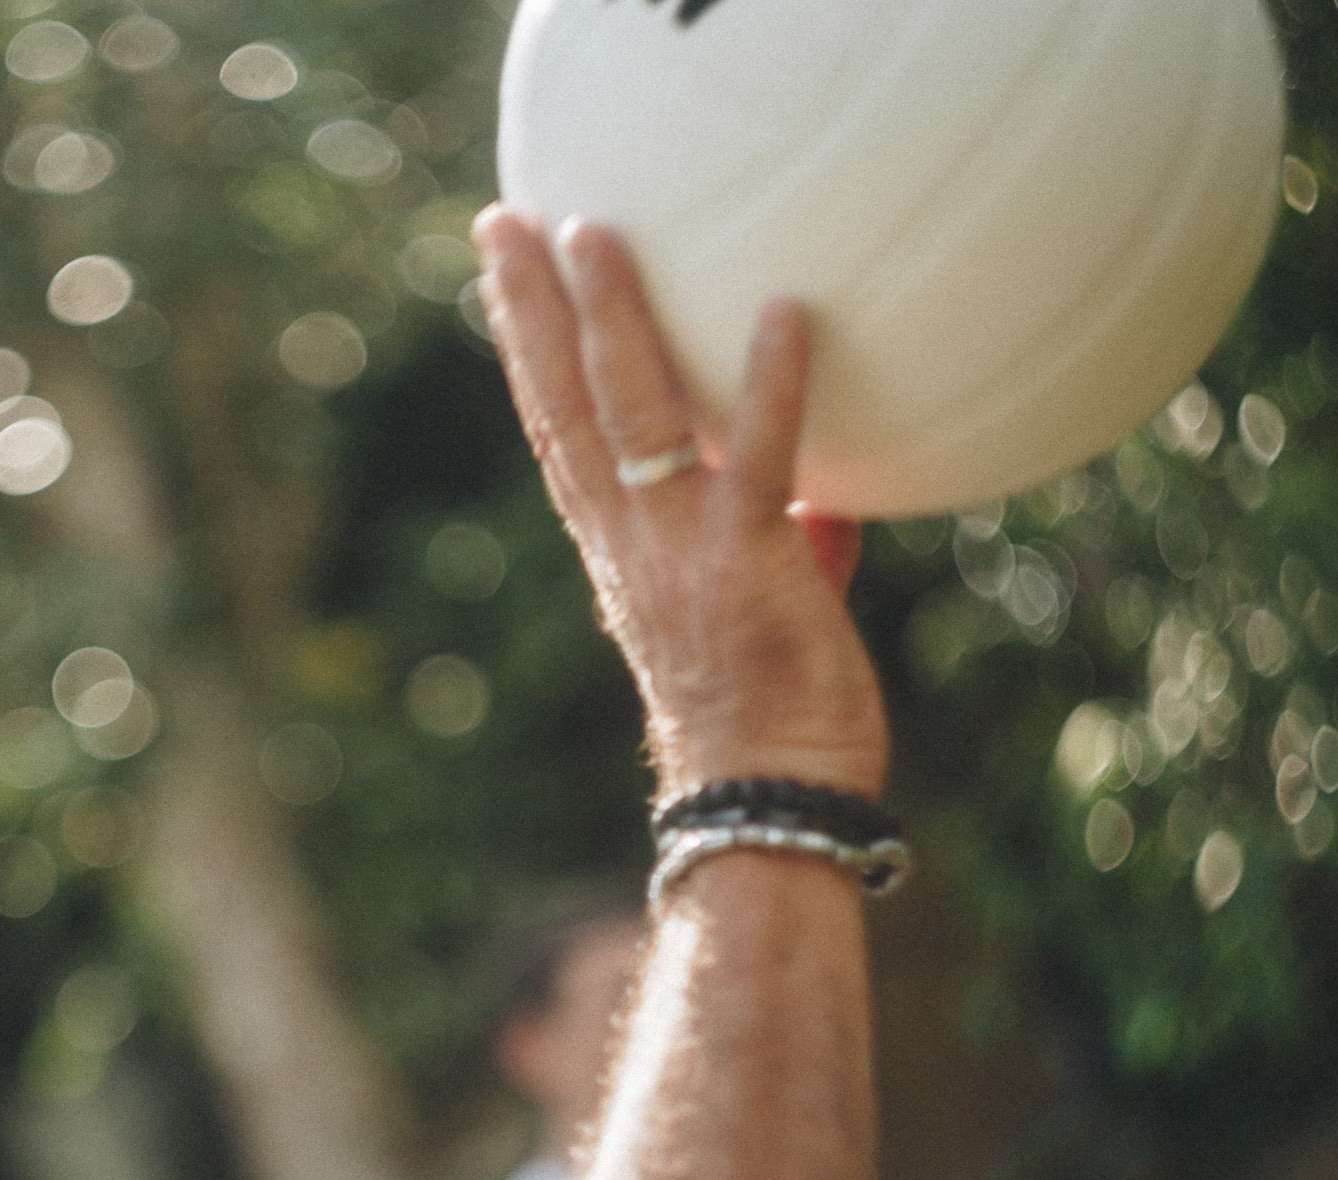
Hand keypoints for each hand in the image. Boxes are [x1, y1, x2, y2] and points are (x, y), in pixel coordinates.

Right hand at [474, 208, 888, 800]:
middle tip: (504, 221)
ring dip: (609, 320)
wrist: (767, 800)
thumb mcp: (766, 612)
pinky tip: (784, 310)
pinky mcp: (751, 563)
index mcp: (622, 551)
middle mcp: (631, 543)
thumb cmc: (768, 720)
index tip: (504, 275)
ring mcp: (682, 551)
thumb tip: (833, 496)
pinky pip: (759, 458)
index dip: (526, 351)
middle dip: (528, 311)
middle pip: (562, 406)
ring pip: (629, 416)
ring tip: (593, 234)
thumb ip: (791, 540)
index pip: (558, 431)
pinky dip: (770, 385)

* * *

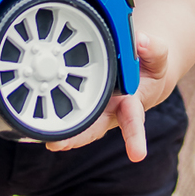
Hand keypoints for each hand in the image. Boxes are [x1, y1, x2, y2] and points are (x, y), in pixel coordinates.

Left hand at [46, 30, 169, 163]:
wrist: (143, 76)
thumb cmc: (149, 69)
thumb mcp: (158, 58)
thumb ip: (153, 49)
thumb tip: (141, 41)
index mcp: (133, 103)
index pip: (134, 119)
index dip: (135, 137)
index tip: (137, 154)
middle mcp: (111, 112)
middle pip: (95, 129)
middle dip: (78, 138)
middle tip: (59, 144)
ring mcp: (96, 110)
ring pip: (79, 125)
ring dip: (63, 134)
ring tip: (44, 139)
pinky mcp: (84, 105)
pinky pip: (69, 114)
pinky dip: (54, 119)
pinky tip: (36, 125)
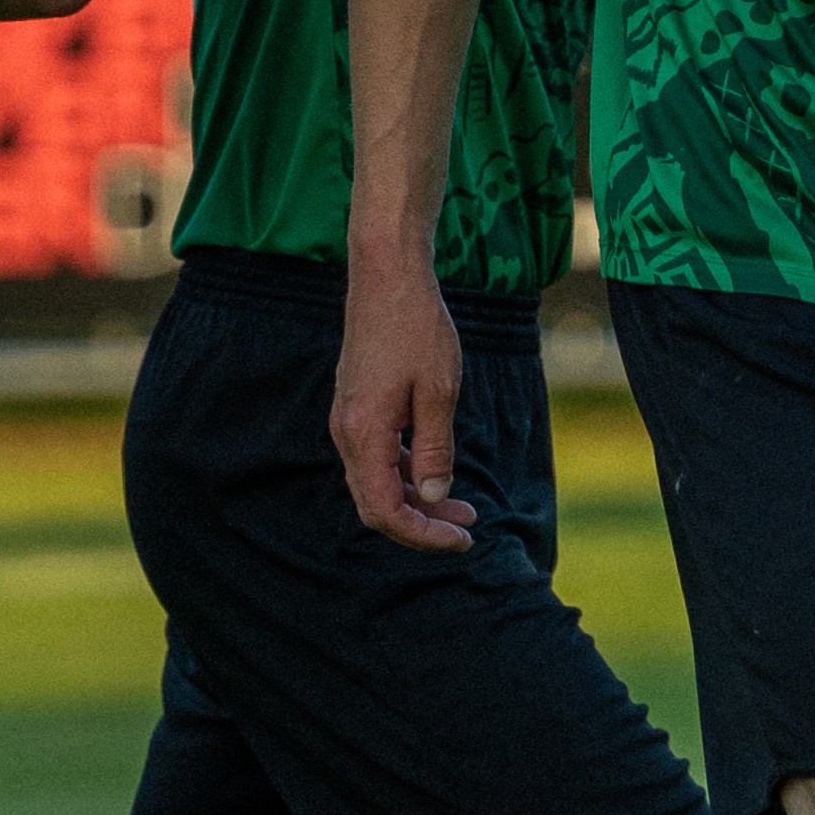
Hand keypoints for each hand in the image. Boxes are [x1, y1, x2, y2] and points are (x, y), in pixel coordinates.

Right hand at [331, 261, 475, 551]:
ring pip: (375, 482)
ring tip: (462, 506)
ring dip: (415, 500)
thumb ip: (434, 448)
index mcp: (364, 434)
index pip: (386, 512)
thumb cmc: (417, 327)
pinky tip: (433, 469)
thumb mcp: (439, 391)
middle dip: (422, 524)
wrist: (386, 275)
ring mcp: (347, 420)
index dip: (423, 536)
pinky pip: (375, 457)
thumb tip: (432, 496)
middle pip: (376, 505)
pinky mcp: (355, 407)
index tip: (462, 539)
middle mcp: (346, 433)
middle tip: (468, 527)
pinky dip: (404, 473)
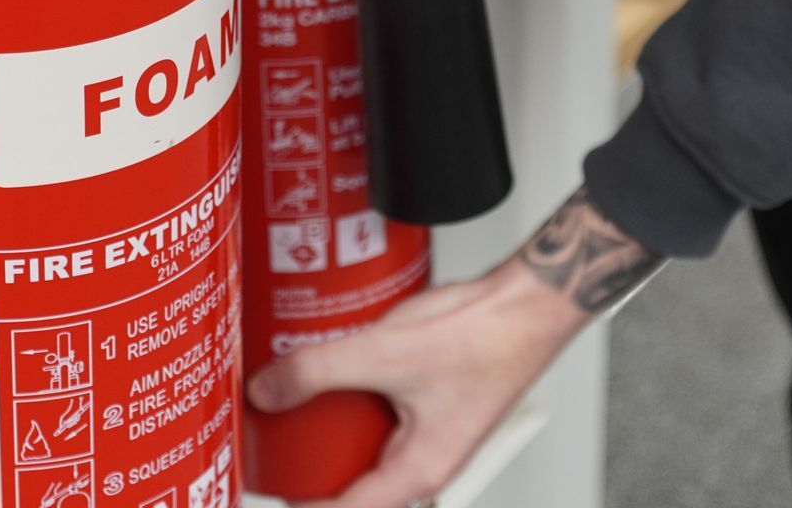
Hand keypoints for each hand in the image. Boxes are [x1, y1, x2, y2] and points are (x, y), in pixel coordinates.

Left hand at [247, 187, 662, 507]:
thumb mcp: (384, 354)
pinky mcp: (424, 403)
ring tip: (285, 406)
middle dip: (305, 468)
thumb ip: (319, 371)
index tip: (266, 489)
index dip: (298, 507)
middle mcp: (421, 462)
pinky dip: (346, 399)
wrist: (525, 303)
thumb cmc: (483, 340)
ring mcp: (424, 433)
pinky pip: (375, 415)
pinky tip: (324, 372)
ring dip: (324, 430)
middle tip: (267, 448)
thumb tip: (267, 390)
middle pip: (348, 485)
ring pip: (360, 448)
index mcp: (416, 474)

- [Problem] Lines to set down from above: the line with "middle mcp: (421, 462)", the line with "index mcp: (416, 474)", and every line between, each exactly as written.

- [Output for this task]
middle mcp: (421, 462)
pinky dip: (346, 399)
wrist: (525, 303)
thumb cmc: (483, 340)
ring mcp: (424, 433)
pinky pip: (375, 415)
pinky tip: (324, 372)
ring dip: (324, 430)
middle tip: (267, 448)
thumb tip: (267, 390)
middle pip: (348, 485)
ring pip: (360, 448)
index mcp: (416, 474)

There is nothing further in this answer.